• **Information supplied**:
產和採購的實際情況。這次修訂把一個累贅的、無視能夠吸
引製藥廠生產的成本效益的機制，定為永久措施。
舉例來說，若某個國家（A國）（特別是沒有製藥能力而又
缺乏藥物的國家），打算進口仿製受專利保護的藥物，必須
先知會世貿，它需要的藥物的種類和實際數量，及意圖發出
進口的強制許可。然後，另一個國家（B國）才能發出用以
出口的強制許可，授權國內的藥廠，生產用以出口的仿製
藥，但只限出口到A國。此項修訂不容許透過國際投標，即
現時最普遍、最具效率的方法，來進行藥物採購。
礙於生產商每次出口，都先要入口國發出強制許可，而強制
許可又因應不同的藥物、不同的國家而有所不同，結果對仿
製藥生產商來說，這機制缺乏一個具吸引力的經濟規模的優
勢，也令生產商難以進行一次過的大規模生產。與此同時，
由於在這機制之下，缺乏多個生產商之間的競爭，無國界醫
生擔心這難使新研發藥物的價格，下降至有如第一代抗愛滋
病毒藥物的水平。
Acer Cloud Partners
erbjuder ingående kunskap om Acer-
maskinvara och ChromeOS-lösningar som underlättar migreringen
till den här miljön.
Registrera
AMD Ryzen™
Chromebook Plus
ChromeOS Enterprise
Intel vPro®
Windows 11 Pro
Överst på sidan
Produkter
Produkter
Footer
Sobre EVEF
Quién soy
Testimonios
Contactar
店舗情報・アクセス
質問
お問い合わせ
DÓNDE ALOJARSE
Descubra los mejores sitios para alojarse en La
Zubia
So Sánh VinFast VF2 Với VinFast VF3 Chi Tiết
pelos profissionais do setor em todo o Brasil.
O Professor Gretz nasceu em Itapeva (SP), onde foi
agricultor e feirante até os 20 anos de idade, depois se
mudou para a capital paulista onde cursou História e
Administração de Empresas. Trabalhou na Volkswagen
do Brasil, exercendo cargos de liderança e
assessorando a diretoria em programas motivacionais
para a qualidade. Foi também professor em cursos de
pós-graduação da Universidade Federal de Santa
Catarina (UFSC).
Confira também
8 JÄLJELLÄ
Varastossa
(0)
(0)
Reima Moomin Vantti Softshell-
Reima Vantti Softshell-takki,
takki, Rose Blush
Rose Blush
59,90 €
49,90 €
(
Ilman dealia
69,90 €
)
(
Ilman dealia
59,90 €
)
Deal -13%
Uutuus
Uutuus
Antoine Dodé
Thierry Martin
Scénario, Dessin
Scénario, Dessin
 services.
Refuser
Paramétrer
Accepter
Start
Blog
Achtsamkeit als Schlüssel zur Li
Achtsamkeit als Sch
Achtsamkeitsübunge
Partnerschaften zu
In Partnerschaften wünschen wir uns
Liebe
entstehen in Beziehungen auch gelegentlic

• **Written task**:
All of the records above should be copied exactly.

• **Written answer**:
產和採購的實際情況。這次修訂把一個累贅的、無視能夠吸
引製藥廠生產的成本效益的機制，定為永久措施。
舉例來說，若某個國家（A國）（特別是沒有製藥能力而又
缺乏藥物的國家），打算進口仿製受專利保護的藥物，必須
先知會世貿，它需要的藥物的種類和實際數量，及意圖發出
進口的強制許可。然後，另一個國家（B國）才能發出用以
出口的強制許可，授權國內的藥廠，生產用以出口的仿製
藥，但只限出口到A國。此項修訂不容許透過國際投標，即
現時最普遍、最具效率的方法，來進行藥物採購。
礙於生產商每次出口，都先要入口國發出強制許可，而強制
許可又因應不同的藥物、不同的國家而有所不同，結果對仿
製藥生產商來說，這機制缺乏一個具吸引力的經濟規模的優
勢，也令生產商難以進行一次過的大規模生產。與此同時，
由於在這機制之下，缺乏多個生產商之間的競爭，無國界醫
生擔心這難使新研發藥物的價格，下降至有如第一代抗愛滋
病毒藥物的水平。
Acer Cloud Partners
erbjuder ingående kunskap om Acer-
maskinvara och ChromeOS-lösningar som underlättar migreringen
till den här miljön.
Registrera
AMD Ryzen™
Chromebook Plus
ChromeOS Enterprise
Intel vPro®
Windows 11 Pro
Överst på sidan
Produkter
Produkter
Footer
Sobre EVEF
Quién soy
Testimonios
Contactar
店舗情報・アクセス
質問
お問い合わせ
DÓNDE ALOJARSE
Descubra los mejores sitios para alojarse en La
Zubia
So Sánh VinFast VF2 Với VinFast VF3 Chi Tiết
pelos profissionais do setor em todo o Brasil.
O Professor Gretz nasceu em Itapeva (SP), onde foi
agricultor e feirante até os 20 anos de idade, depois se
mudou para a capital paulista onde cursou História e
Administração de Empresas. Trabalhou na Volkswagen
do Brasil, exercendo cargos de liderança e
assessorando a diretoria em programas motivacionais
para a qualidade. Foi também professor em cursos de
pós-graduação da Universidade Federal de Santa
Catarina (UFSC).
Confira também
8 JÄLJELLÄ
Varastossa
(0)
(0)
Reima Moomin Vantti Softshell-
Reima Vantti Softshell-takki,
takki, Rose Blush
Rose Blush
59,90 €
49,90 €
(
Ilman dealia
69,90 €
)
(
Ilman dealia
59,90 €
)
Deal -13%
Uutuus
Uutuus
Antoine Dodé
Thierry Martin
Scénario, Dessin
Scénario, Dessin
 services.
Refuser
Paramétrer
Accepter
Start
Blog
Achtsamkeit als Schlüssel zur Li
Achtsamkeit als Sch
Achtsamkeitsübunge
Partnerschaften zu
In Partnerschaften wünschen wir uns
Liebe
entstehen in Beziehungen auch gelegentlic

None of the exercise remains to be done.